May 11, 2005
Some Preliminary Comments on the 2003 International Adult Literacy and Lifeskills (ALL) Survey
Tom Sticht International Consultant in Adult Education
Statistics Canada, the Organization for Economic Co-operation and Development, and the U. S. National Center for Education Statistics have recently released the new international Adult Literacy Lifeskills (ALL) survey of 16 to 65 year old adults in several countries which presents data indicating that the percentage of adults in the lowest level of literacy, Level 1 of the Prose scale in the United States decreased by 0.8 percent from 1995 to 2003. On the Document scale, the decline in the Level 1 adults was 3.2 percent. However, at the highest levels of literacy, Level 5, there was a decrease from 1995 to 2003 of 9.1 percent on the Prose scale and 5.0 percent on the Document scale. Thus the decline in high level literates was greater than that of the decrease in the least literate adults. This suggests some sort of regression to the mean, in which we have fewer low and high literates, and a growing number of moderately literate adults.

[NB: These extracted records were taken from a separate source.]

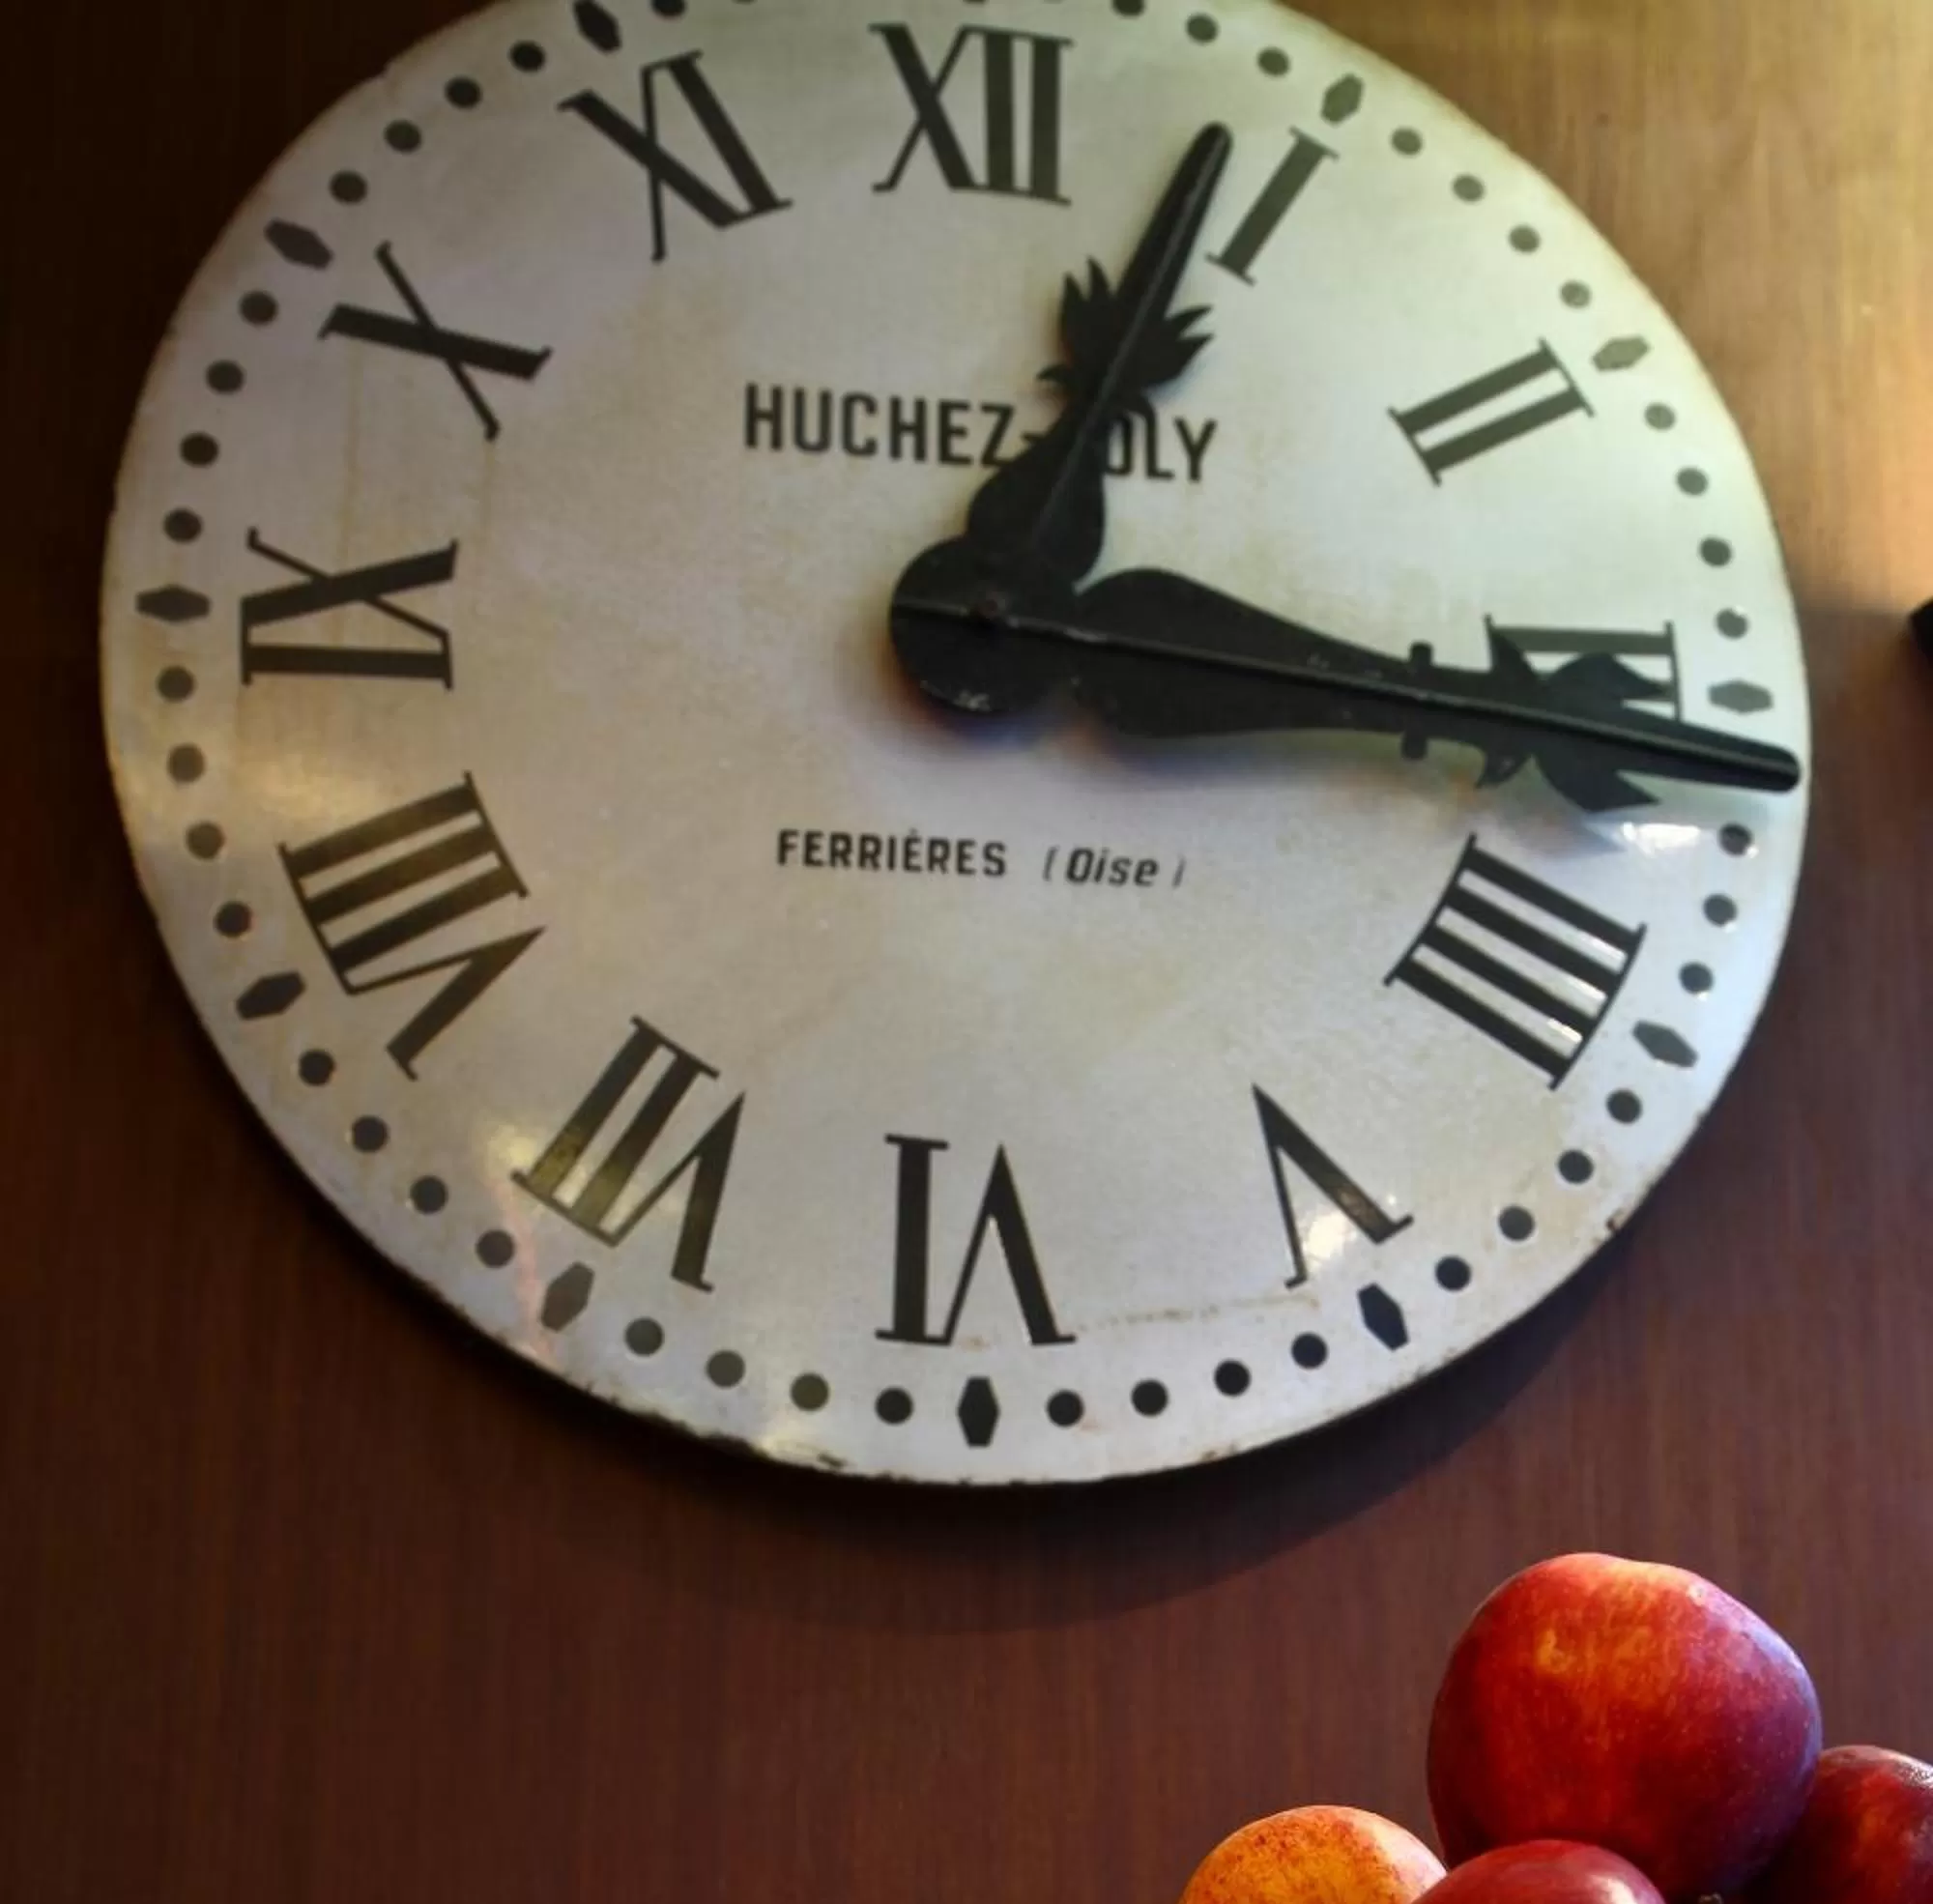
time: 1:16
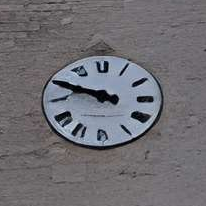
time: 9:48
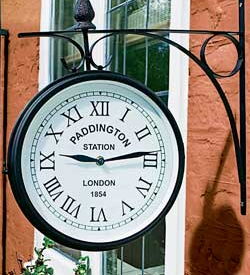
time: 9:13
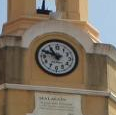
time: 10:48
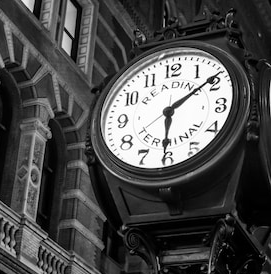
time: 6:08
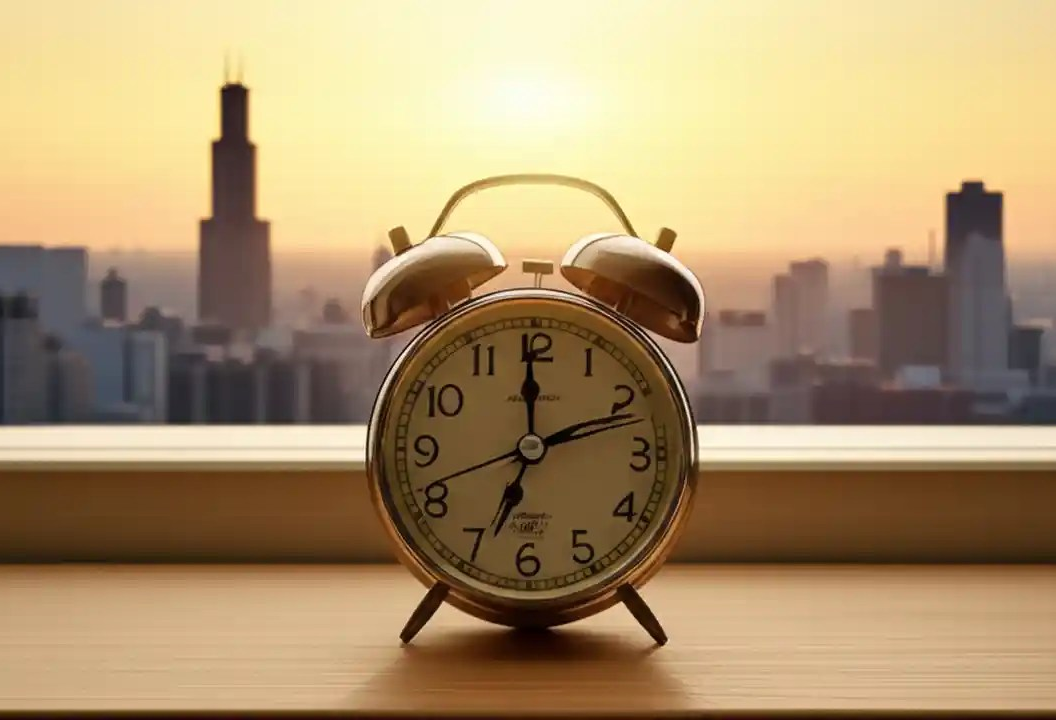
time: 6:59
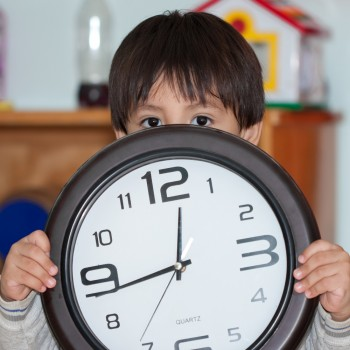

Interestingly, the ALL report gives data on the percentage of adults whose literacy skills match the needs of their jobs, are less than needed on the job (a skills deficit) or exceed the needs of the job (a literacy surplus).While the methodology for this work is questionable, the data reported indicate that the United States and some other countries are facing an overall literacy surplus, because the percentage of adults whose literacy skills match or exceed the use of those skills on the job exceeds the percentage of adults whose literacy skills are lower than their need on the job. In the U. S., using the average of the Prose and Document scale data, the percentage of adults with a skill deficit is 19.6 while the percentage with a literacy surplus is 21.15.
Interestingly, on the National Adult Literacy Database (NALD) web site, under Headline News, the press release of the new ALL report addresses both this literacy surplus idea and the finding that skills seem to decline when they are not used. The Headline News article says,
"The study confirms the existence of significant skill loss in adult populations in several of the world's most economically advanced economies.
The IALS data provided hints that education did not "fix" skills for life.The fact that ALL confirms the existence of skill loss carries important implications for policy. First, it erodes the return on investments in education and learning, thereby creating large opportunity costs for economies and individuals. Second, it suggests that it is not enough to pay attention to policies and programs that foster increases in skill supply.
Public policy must also consider measures that serve to increase the social and economic demand for skill, particularly within jobs. In the absence of adequate levels of demand additions to the supply of skill could evaporate almost as quickly as they are created."
The recommendation that "Public policy must also consider measures that serve to increase the social and economic demand for skill…" would seem, to me, to run counter to the work of many who seek to use "plain language" to reduce the demands for literacy skills by increasing the usability and readability of important materials, such as used in health care, job performance, legal proceedings, government documents and other materials.
It appears to be suggesting that governments need to work to reduce literacy surpluses and losses of literacy though disuse by somehow increasing the demand for higher skills and then turn around and provide funds and other resources to support programs to increase people’s skills to meet the new demands. There is something about this that seems wrong- headed to me.